Provisions are charged as an expense to the Statement of comprehensive income in the year that the Company becomes aware of the obligation, and are measured at the best estimate at the Statement of financial position date of the expenditure required to settle the obligation, taking into account relevant risks and uncertainties.

When payments are eventually made, they are charged to the provision carried in the Statement of financial position.
3.19 Current and deferred taxation
The tax expense for the year comprises current and deferred tax. Tax is recognised in the Statement of comprehensive income, except that a charge attributable to an item of income and expense recognised as other comprehensive income or to an item recognised directly in equity is also recognised in other comprehensive income or directly in equity respectively.

The current income tax charge is calculated on the basis of tax rates and laws that have been enacted or substantively enacted by the reporting date in the countries where the Company operates and generates income.
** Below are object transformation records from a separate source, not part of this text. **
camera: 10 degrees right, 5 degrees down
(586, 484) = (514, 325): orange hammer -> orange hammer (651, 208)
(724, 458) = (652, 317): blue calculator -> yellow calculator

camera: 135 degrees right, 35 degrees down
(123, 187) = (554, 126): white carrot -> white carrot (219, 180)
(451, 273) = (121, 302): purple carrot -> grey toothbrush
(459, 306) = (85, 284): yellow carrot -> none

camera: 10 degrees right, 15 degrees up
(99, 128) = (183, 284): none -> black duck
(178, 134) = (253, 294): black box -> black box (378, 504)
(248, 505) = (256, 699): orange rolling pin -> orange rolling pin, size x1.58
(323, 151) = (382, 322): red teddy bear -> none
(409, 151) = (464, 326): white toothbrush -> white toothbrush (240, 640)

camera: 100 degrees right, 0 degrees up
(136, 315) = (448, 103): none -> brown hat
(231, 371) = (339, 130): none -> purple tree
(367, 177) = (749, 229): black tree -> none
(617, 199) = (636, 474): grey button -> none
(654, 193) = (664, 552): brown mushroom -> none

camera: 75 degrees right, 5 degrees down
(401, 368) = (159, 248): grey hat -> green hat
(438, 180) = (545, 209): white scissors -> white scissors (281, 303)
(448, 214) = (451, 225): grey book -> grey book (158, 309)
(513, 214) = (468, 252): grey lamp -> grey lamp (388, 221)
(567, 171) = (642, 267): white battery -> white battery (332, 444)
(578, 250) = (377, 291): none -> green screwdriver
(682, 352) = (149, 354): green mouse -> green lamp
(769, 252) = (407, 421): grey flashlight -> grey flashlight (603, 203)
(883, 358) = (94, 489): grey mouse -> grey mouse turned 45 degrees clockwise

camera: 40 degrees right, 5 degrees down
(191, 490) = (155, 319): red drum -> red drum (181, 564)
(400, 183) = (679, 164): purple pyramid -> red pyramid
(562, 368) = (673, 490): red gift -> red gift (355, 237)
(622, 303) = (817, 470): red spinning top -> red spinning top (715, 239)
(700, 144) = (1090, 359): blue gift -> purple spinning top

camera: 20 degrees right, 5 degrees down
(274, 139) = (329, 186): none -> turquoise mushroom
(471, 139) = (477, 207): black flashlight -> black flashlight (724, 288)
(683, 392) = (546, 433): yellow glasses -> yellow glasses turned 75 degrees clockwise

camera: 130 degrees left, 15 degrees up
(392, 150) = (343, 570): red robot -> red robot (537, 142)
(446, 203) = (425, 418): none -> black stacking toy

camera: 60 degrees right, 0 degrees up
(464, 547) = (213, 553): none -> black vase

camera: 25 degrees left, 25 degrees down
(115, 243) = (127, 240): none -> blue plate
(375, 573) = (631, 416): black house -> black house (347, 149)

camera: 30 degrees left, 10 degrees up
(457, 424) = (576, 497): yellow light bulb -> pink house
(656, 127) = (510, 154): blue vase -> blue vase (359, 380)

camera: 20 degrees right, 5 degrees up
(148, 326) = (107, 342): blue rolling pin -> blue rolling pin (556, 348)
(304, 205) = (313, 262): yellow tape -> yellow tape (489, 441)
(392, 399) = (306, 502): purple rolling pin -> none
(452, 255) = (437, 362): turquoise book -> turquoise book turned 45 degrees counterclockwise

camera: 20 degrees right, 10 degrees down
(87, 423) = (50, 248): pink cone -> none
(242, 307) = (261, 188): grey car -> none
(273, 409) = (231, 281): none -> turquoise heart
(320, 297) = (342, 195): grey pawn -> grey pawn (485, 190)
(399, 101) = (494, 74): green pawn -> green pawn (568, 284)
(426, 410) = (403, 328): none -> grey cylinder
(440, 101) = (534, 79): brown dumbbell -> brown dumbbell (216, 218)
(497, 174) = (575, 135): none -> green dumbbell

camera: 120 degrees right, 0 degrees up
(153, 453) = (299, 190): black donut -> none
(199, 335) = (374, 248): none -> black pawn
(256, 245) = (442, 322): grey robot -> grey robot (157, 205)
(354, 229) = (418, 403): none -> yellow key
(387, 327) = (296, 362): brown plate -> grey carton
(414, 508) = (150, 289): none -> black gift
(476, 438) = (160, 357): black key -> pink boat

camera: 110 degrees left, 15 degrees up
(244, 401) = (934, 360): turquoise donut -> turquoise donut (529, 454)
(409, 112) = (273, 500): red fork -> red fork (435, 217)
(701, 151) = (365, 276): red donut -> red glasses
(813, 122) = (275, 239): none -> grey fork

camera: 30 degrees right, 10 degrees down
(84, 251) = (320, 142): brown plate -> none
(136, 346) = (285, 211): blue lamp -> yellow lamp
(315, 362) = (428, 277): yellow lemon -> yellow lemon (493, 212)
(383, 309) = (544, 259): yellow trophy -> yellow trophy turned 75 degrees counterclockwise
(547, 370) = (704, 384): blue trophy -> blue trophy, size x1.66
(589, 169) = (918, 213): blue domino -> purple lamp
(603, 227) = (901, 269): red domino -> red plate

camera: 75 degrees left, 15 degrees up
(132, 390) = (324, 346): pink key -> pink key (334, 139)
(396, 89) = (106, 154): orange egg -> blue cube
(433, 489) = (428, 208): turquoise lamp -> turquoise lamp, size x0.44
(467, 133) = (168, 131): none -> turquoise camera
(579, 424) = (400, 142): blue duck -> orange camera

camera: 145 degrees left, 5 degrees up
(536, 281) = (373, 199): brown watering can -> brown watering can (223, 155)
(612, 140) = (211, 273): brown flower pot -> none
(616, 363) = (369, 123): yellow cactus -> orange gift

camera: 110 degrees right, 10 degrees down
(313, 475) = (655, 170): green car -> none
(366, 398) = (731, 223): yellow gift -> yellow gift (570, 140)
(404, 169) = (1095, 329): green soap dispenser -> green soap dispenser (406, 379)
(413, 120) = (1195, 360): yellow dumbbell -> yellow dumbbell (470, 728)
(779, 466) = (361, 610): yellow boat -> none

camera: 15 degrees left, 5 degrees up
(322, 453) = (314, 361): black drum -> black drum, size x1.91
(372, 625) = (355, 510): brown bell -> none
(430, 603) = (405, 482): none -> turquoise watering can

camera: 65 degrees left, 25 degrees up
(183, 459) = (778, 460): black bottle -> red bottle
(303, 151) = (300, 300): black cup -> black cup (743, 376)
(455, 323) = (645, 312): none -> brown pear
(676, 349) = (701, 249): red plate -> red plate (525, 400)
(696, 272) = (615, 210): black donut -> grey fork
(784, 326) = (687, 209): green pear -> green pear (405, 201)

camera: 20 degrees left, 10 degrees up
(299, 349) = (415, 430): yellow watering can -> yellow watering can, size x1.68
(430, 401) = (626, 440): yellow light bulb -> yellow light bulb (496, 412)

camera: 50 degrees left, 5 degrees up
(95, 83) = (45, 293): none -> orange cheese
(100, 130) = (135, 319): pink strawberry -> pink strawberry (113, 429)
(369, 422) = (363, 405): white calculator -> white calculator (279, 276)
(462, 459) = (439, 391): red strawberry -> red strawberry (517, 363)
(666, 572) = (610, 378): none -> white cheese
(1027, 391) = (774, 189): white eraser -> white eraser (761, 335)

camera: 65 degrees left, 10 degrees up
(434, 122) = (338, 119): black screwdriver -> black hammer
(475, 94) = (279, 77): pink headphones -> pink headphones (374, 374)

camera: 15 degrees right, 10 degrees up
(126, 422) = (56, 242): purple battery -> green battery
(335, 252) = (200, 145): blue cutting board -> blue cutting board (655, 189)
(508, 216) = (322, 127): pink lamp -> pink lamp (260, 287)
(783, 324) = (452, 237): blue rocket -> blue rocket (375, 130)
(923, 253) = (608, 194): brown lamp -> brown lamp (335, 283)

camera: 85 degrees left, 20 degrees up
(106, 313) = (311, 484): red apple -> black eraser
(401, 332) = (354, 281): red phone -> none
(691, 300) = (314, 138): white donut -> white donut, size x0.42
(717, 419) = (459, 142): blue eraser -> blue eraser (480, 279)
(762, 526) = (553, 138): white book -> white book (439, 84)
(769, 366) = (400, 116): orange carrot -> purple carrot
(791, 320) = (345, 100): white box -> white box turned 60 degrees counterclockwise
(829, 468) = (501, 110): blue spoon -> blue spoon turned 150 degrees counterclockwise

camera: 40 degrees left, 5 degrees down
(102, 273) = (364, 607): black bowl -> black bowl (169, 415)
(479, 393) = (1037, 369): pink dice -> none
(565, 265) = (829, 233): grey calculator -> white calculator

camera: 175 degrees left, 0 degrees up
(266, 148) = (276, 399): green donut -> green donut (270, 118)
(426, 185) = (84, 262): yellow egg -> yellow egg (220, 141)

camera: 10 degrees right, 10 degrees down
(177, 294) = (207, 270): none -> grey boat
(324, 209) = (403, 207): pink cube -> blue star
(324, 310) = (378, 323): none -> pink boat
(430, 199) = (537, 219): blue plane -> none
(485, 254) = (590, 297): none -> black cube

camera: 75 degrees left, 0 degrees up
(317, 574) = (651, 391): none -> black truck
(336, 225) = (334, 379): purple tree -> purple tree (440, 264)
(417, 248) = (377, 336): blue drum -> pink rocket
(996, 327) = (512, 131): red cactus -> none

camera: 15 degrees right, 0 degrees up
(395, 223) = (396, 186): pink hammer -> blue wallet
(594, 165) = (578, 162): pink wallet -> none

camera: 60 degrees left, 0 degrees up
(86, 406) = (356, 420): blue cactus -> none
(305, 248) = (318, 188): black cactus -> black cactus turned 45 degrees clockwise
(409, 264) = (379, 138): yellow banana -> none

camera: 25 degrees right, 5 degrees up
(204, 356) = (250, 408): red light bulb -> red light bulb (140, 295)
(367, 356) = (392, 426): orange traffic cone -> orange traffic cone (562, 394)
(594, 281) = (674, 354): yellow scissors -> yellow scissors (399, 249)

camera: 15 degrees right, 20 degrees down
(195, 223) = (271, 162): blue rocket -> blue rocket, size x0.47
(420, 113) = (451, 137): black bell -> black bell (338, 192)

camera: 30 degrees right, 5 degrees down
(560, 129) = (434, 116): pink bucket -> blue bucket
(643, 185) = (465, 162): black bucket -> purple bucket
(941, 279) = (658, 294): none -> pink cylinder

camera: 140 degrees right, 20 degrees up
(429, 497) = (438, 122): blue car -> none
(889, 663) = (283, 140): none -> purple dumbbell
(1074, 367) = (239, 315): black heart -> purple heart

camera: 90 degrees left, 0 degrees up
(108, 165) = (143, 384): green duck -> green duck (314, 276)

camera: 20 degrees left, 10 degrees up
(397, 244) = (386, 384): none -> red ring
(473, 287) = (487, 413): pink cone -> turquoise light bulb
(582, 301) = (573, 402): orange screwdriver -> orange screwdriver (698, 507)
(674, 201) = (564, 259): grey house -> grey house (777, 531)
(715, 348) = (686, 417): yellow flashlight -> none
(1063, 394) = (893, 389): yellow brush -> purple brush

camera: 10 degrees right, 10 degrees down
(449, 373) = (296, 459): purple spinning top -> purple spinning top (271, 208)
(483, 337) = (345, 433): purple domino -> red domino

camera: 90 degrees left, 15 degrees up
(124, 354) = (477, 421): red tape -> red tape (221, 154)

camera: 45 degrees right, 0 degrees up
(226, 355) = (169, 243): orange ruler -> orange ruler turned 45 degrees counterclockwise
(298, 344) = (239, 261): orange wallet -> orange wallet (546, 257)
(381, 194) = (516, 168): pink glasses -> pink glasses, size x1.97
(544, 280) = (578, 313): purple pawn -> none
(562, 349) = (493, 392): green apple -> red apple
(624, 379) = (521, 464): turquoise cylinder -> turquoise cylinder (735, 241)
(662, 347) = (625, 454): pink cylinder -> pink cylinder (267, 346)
Deferred tax balances are recognised in respect of all timing differences that have originated but not reversed by the Statement of financial position date, except that:
Deferred tax balances are not recognised in respect of permanent differences except in respect of business combinations, when deferred tax is recognised on the differences between the fair values of assets acquired and the future tax deductions available for them and the differences between the fair values of liabilities acquired and the amount that will be assessed for tax. Deferred tax is determined using tax rates and laws that have been enacted or substantively enacted by the reporting date.